Transfixed, Hazel stayed where she was, scrutinizing the woman’s neat choppy haircut, her long woollen coat, her designer handbag, her high-heeled beige suede boots and the way Harry was staring at her before she said something to him that made him laugh.
There was no mistaking that he gave a deep and hearty laugh that meant he’d found whatever she had said genuinely funny. Even the thought of the months of feeling secure and enjoying every moment with Harry, hardly a cross word, couldn’t prevent her despair at what was unfolding before her very eyes. Hazel felt tears forming but couldn’t stop watching. She had got there earlier than Harry was expecting. By the time she’d dropped Travis and driven all the way back across town again, court would have been finished. Now she wished she had gone back to work and not known that Harry’s glamorous ex-wife had paid him a visit.
Then Harry did something so fantastic that Hazel let out a laugh between the fingers of the hand that had been about to turn the engine back over.
As his ex walked away from him, back turned, he extended both hands and gave her a very unmistakable middle-finger gesture. Just to make sure it wasn’t wasted, he shouted, ‘Oi, and next time, fucking ring first. I don’t dance to your tune any more.’
Hazel took out her phone and texted Harry. Decided pub and takeaway – my treat. Xxx
Then she sat in the car outside his house for five minutes, never intending to tell him what she had seen.
Chapter 86
Friday 24 November
Since the day Travis asked Hazel to take him out of the court, he hadn’t always made it there to listen to the evidence. It was the catalyst that allowed him to cut himself some slack. Sometimes he got out of bed determined to hear everything through, no matter how distressing it was, such as when Sasha Jones and former police officer George Atkins were called to give evidence, and sometimes he couldn’t face getting up at all.
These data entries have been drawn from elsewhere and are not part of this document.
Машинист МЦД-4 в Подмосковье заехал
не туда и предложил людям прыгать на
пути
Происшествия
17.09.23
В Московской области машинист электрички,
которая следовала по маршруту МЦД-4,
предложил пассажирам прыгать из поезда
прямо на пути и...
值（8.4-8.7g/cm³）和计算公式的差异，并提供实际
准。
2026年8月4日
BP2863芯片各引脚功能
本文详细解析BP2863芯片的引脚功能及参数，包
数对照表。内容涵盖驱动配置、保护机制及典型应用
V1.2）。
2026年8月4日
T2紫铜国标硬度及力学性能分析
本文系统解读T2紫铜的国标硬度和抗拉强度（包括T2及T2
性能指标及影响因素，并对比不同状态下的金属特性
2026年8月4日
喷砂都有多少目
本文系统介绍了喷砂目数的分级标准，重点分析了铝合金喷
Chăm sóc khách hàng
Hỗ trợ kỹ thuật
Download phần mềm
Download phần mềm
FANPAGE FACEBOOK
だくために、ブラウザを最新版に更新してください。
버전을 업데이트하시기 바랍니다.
Once, they’d got as far as the steps of the court, and when Hazel looked round for him, expecting him to be following her, he was at the bottom of the steps, court staff and members of the public walking around him as he stood stock still, eyes shut, concentrating on breathing. She went back down to stand next to him and placed her hand on his arm.
‘No,’ was all he said and they walked to her car before she drove him home. She had her reservations about him
staying during the trial on his own in the house where his mum was murdered, yet all she could do was talk to him about it. It wasn’t something that she was able to influence even if she’d wanted to. He could legally live there and paying off the small mortgage wasn’t a problem with the money his parents had put away, plus the insurance money.
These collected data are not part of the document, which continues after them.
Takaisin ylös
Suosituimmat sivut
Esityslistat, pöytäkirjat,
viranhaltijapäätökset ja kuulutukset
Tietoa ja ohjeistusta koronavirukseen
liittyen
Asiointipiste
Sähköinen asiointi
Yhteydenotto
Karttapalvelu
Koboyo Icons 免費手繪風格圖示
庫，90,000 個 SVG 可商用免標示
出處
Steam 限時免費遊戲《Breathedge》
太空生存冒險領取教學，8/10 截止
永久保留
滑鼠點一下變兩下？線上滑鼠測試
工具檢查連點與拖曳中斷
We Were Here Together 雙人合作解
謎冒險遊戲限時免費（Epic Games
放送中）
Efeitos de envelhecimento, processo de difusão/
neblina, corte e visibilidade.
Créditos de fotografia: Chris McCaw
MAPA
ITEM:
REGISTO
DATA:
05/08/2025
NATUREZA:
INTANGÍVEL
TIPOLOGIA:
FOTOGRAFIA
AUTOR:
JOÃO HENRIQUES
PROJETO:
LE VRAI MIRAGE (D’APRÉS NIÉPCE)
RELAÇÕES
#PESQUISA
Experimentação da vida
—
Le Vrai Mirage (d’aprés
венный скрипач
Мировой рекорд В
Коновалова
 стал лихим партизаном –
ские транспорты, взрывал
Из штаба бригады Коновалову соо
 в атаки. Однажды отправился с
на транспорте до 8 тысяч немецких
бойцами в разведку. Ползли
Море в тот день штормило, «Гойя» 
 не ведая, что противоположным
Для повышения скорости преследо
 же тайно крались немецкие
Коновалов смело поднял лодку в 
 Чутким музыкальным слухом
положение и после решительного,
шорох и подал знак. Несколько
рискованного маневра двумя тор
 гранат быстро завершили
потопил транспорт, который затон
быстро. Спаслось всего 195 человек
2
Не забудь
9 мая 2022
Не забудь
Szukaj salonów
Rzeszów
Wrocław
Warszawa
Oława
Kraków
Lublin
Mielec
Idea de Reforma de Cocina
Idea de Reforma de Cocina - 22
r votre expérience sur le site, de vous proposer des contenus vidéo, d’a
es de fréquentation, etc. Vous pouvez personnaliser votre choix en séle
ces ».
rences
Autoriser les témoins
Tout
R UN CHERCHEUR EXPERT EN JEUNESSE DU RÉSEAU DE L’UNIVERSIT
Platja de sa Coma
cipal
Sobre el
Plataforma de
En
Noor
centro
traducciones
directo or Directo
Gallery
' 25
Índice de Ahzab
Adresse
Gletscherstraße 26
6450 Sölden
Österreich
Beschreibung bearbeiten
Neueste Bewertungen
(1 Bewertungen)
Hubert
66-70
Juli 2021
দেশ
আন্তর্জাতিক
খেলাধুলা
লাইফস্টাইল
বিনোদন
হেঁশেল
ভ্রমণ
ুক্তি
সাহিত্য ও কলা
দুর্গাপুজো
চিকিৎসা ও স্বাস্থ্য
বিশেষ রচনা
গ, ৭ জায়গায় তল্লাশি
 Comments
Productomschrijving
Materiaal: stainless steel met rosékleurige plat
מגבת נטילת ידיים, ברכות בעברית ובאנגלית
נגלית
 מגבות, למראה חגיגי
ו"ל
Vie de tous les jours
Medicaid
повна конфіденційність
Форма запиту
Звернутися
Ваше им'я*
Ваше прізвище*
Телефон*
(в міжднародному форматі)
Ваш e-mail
Travis’s actual problems were far less practically solved. He was in a living torment where every waking second was taken up with lamenting that he had ever agreed to go to the pub that evening with Aiden, that he’d stayed out and not gone home to his own bed, and more than anything else, that he and Aiden had ever had such a ridiculous bet as sleeping with each other’s mothers. He felt as guilty as if he had killed her himself.
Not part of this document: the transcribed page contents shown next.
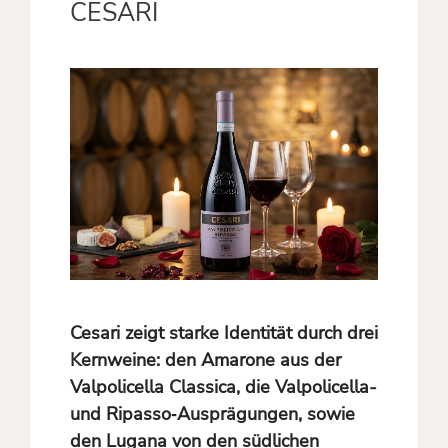
CESARI
Cesari zeigt starke Identität durch drei
Kernweine: den Amarone aus der
Valpolicella Classica, die Valpolicella-
und Ripasso‑Ausprägungen, sowie
den Lugana von den südlichen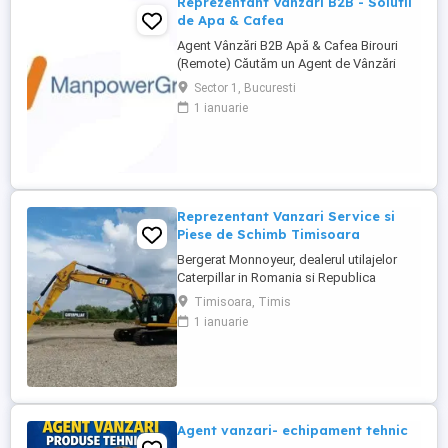
Reprezentant Vanzari B2B - Solutii
de Apa & Cafea
Agent Vânzări B2B Apă & Cafea Birouri
(Remote) Căutăm un Agent de Vânzări
B2B motivat, orientat spre rezultate, pentru
Sector 1, Bucuresti
promovarea soluțiilor de apă și cafea
1 ianuarie
dedicate mediului office. Zonă
disponibilă: București Mod de lucru:
Remote, cu prezență la birou o dată ...
Reprezentant Vanzari Service si
Piese de Schimb Timisoara
Bergerat Monnoyeur, dealerul utilajelor
Caterpillar in Romania si Republica
Moldova, angajeaza Reprezentant Vanzari
Timisoara, Timis
Service si Piese de Schimb, pentru divizia
1 ianuarie
de utilaje. Cerinte: Studii superioare în
domeniul tehnic; Experiență în vânzări
tehnice de minim 3 ani, ...
Agent vanzari- echipament tehnic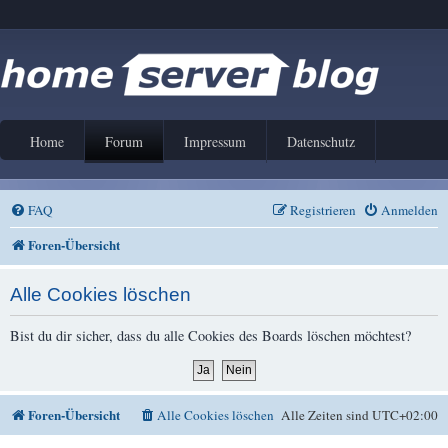
Home
Forum
Impressum
Datenschutz
FAQ
Registrieren
Anmelden
Foren-Übersicht
Alle Cookies löschen
Bist du dir sicher, dass du alle Cookies des Boards löschen möchtest?
Foren-Übersicht
Alle Cookies löschen
Alle Zeiten sind
UTC+02:00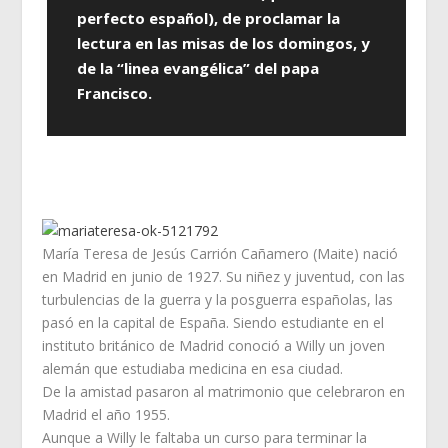
perfecto español), de proclamar la
lectura en las misas de los domingos, y
de la “linea evangélica” del papa
Francisco.
María Teresa de Jesús Carrión Cañamero (Maite) nació
en Madrid en junio de 1927. Su niñez y juventud, con las
turbulencias de la guerra y la posguerra españolas, las
pasó en la capital de España. Siendo estudiante en el
instituto británico de Madrid conoció a Willy un joven
alemán que estudiaba medicina en esa ciudad.
De la amistad pasaron al matrimonio que celebraron en
Madrid el año 1955.
Aunque a Willy le faltaba un curso para terminar la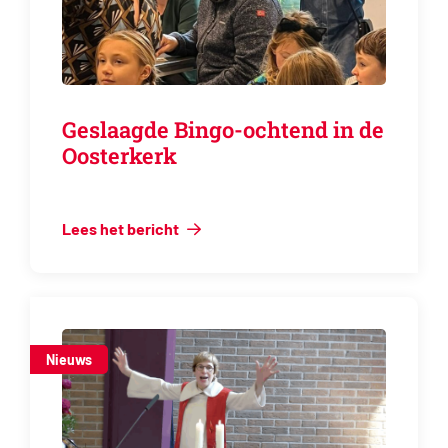
Geslaagde Bingo-ochtend in de
Oosterkerk
Lees het bericht
Nieuws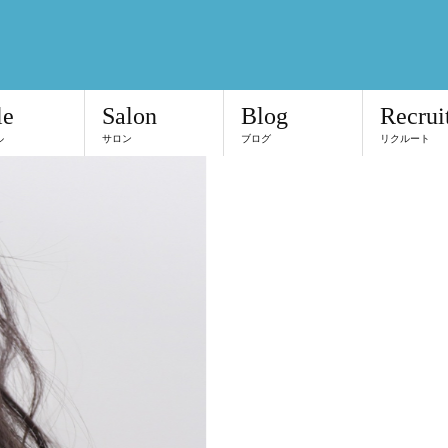
le
Salon
Blog
Recrui
ル
サロン
ブログ
リクルート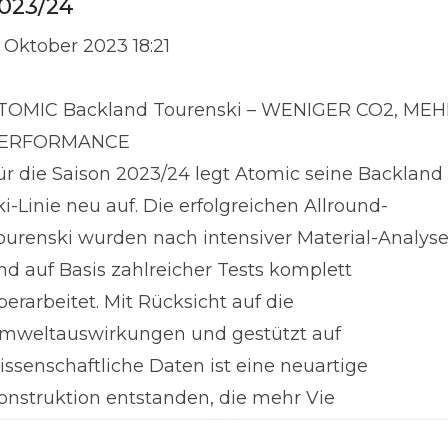
023/24
. Oktober 2023 18:21
TOMIC Backland Tourenski – WENIGER CO2, ME
ERFORMANCE
ür die Saison 2023/24 legt Atomic seine Backland
ki-Linie neu auf. Die erfolgreichen Allround-
ourenski wurden nach intensiver Material-Analys
nd auf Basis zahlreicher Tests komplett
berarbeitet. Mit Rücksicht auf die
mweltauswirkungen und gestützt auf
issenschaftliche Daten ist eine neuartige
onstruktion entstanden, die mehr Vie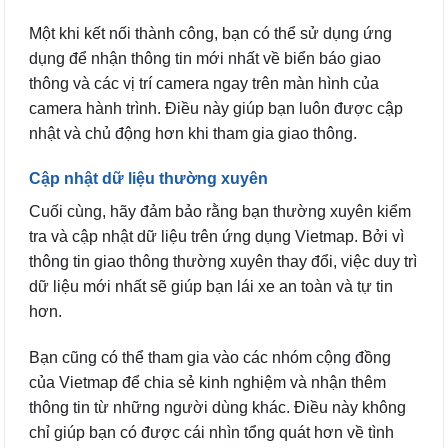
Một khi kết nối thành công, bạn có thể sử dụng ứng
dụng để nhận thông tin mới nhất về biển báo giao
thông và các vị trí camera ngay trên màn hình của
camera hành trình. Điều này giúp bạn luôn được cập
nhật và chủ động hơn khi tham gia giao thông.
Cập nhật dữ liệu thường xuyên
Cuối cùng, hãy đảm bảo rằng bạn thường xuyên kiểm
tra và cập nhật dữ liệu trên ứng dụng Vietmap. Bởi vì
thông tin giao thông thường xuyên thay đổi, việc duy trì
dữ liệu mới nhất sẽ giúp bạn lái xe an toàn và tự tin
hơn.
Bạn cũng có thể tham gia vào các nhóm cộng đồng
của Vietmap để chia sẻ kinh nghiệm và nhận thêm
thông tin từ những người dùng khác. Điều này không
chỉ giúp bạn có được cái nhìn tổng quát hơn về tình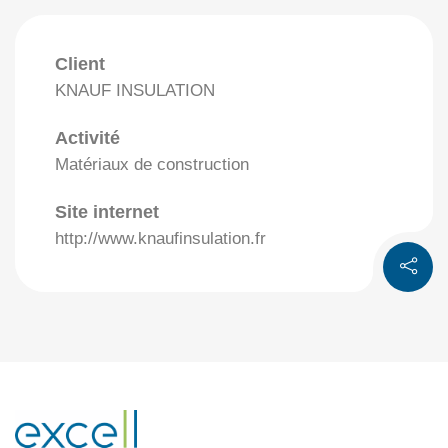
Client
KNAUF INSULATION
Activité
Matériaux de construction
Site internet
http://www.knaufinsulation.fr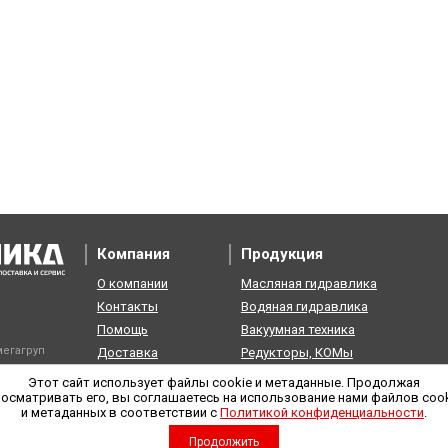
Компания
Продукция
О компании
Масляная гидравлика
Контакты
Водяная гидравлика
Помощь
Вакуумная техника
егагруп
Доставка
Редукторы, КОМы
Возврат
Пневматика
Этот сайт использует файлы cookie и метаданные. Продолжая
осматривать его, вы соглашаетесь на использование нами файлов coo
и метаданных в соответствии с
Политикой конфиденциальности
.
Продолжить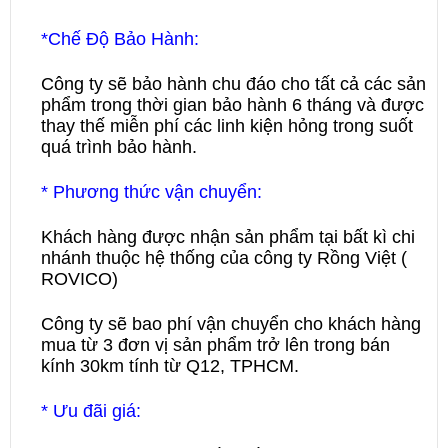
*Chế Độ Bảo Hành:
Công ty sẽ bảo hành chu đáo cho tất cả các sản
phẩm trong thời gian bảo hành 6 tháng và được
thay thế miễn phí các linh kiện hỏng trong suốt
quá trình bảo hành.
* Phương thức vận chuyển:
Khách hàng được nhận sản phẩm tại bất kì chi
nhánh thuộc hệ thống của công ty Rồng Việt (
ROVICO)
Công ty sẽ bao phí vận chuyển cho khách hàng
mua từ 3 đơn vị sản phẩm trở lên trong bán
kính 30km tính từ Q12, TPHCM.
* Ưu đãi giá: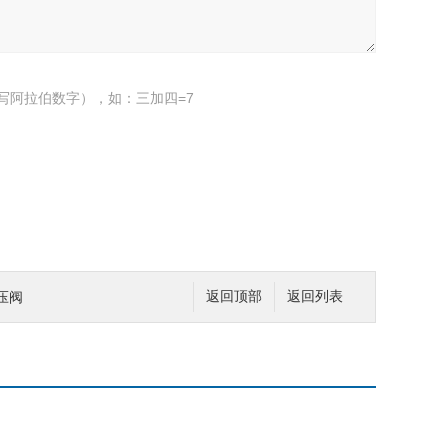
写阿拉伯数字），如：三加四=7
压阀
返回顶部
返回列表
The weeks had dragged themselves on and the time had come for Jenny and Aiden to give their evidence. There was much talk in the poky police room along the corridor from court seven as to whether she actually would go into the witness box. Neither defendant was obliged to and the jury would be warned by the judge not to read anything into someone choosing to say nothing, but Travis wasn’t on the jury. He could read anything he liked into it.
Warned by Hazel what might happen, he knew that he couldn’t miss this, no matter how bad his mood was, how much he wanted to stay at home and pretend that his parents had gone out for the day and would be back at any moment, moaning at him for not tidying up or putting the rubbish in the dustbin, for leaving his trainers in the hallway. Strengthened by having not just his aunt and uncle around him, but the family liaison officer, plus half a dozen other police ranging from the exhibits officer to the detective chief inspector Barbara Venice, he sat still and waited to see what Jenny would do.
She was called to the front of the court and all eyes were on her as she walked to the witness box, security officer behind her.